Tuesday, January 24, 2006

I'm Feeling Flushed


Below is an e-mail that I recently sent to the head of maintenance for our company:

Dear _____:

Sometimes in the middle of the night mysterious questions steal into the subconscious mind.

One of the ones that stole into my mind last night related to the Third Stall of the Men's Restroom outside of the Legal Department. The sign has been there for some time. It says: "Flush Three Times." I am somewhat embarrassed to ask about this mysterious sign (knowing that my subconscious mind should be dwelling on higher and better topics) but have decided to do so anyway.

First, let me say that I have had some familiarity with toilets. I have cleaned them during my service station years, repaired them during the years that my wife ran rentals and have replaced and repaired toilets in my own residence. Like blessings, toilets occasionally run over. In addition they get stopped up and one must resort to what is euphemistically called "The Plumber's Friend." And I have also owned and used an assortment of routers and other arcane devices to keep the waters flowing. Further, I have inspected restrooms in a variety of countries from Russia to Turkey, to Mexico and China. In my youth, I have even utilized what is known in Texas and Missouri as an "outhouse" where you never had to flush once, much less three times. Further when ill or after assorted drink I have been known to inspect toilets closer and have bowed at the ceramic altar on more than one occasion.

Thus after almost 60 years experience (I was toilet trained early) and after inspecting toilets throughout the world, this is absolutely the first time that I have ever seen a toilet sign that says "Flush Three Times." Further I have never seen any other toilet in the world that needs to be flushed three times unless it was stopped up.

The stall adjoining the third stall only requires one flush.

If you can help me with some of my questions I would appreciate any insights you might have:

Did the toilet defeat our Sanitary Engineers, and they simply gave up?


Who put up the sign? Was it Maintenance, a defeated Plumber or a frustrated Attorney or M&A Person?

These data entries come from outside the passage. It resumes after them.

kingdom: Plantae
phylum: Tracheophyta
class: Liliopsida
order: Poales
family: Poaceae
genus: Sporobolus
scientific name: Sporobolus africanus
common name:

If the toilet is defective, why not simply replace it? I will be willing to make a modest contribution of a minimum of $50 if it is a matter of cost. There may be some other guys in the area whose arms I might twist if it is a matter of money.

Is the toilet uniquely located where there is no water pressure or at the end of some type of sanitary line. If such is the case and it can not be repaired then I guess it is better to have a toilet that you flush three times than no toilet at all. With no toilet we would be "S**t out of Luck."

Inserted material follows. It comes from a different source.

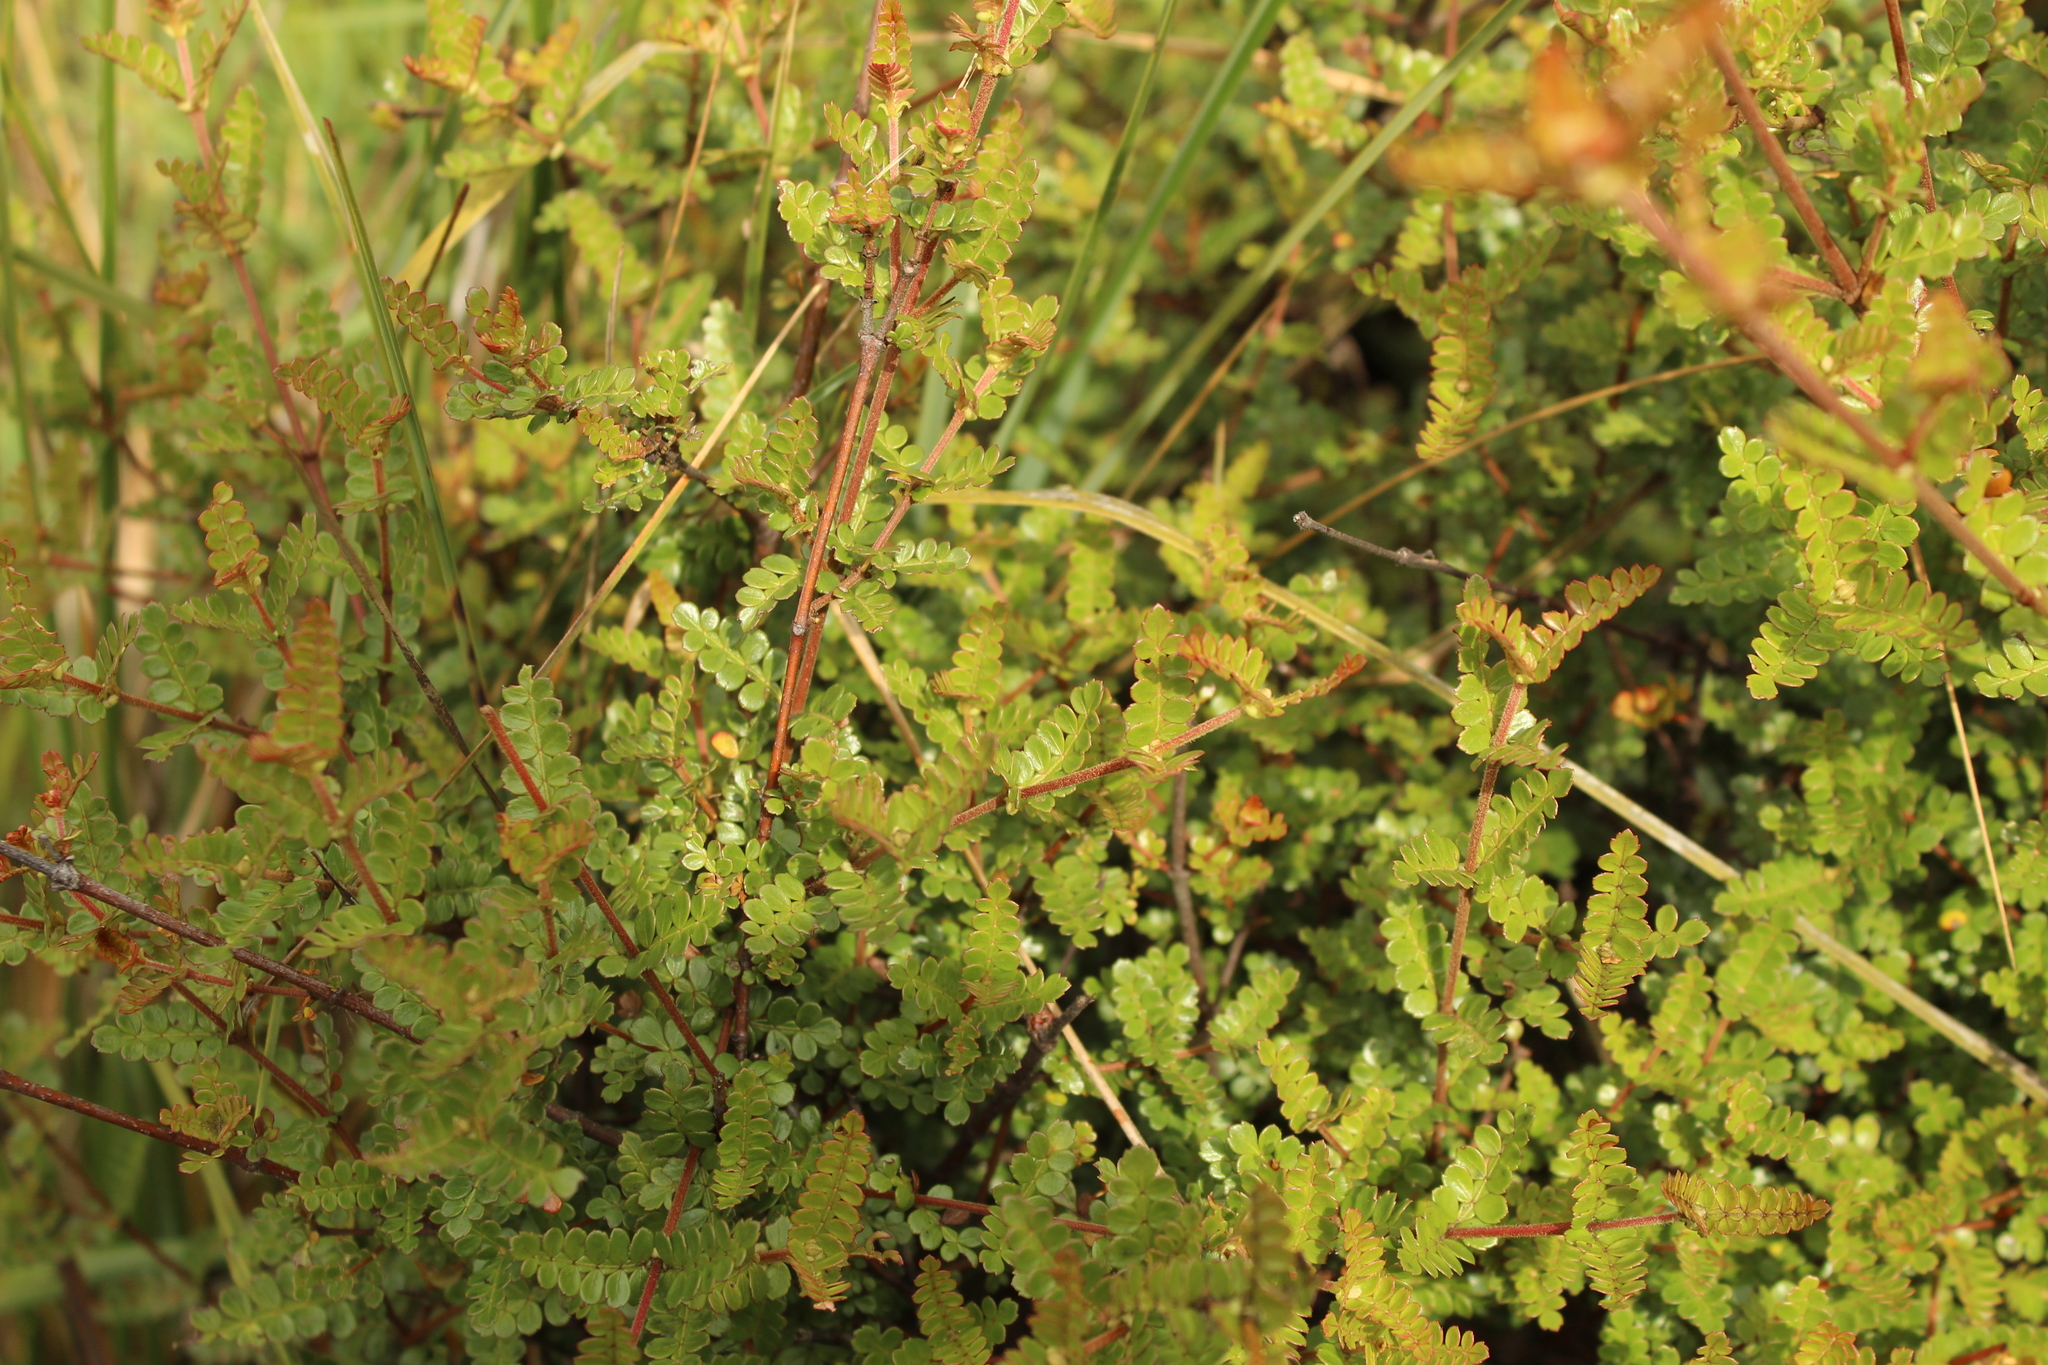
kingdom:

Why is it that the toilet worked at one time with one flush but now takes three flushes?
Lastly, why does it take one flush to win a card game, but three flushes to have success in the men's room.

Now I know what you may say. "Those lawyers are full of s**t, and that is the real problem." Perhaps so. However, any light that you can shed on this men's room problem will be greatly appreciated. The problem with the attorneys is just the "nature of the beast" and is incapable of solution.

Another saying is that "S**t runs down hill. Well in this case it has rolled up hill and my subconscious mind has now needled me to ask the above questions. When you get an opportunity and you see me next, you might give me some background so that I can go back to sleep at night.

Thanks.


HarleyDad





1 comment:

Anonymous said...

A wise old owl decided to see the city. As he passed the Med School, a young student decided to practice his skill at performing a tonsillectomy and a hemmoroidectomy at one time. When he spotted the owl, he picked him up and hastily performed the surgery. When the owl shakily returned to the forest, he warned the other birds to not go to the city. Said the owl, "Since I went to town I can't hoot worth a s^*t or s**t worth a hoot" Perhaps L&P has a lawyer or two who is just too full of it!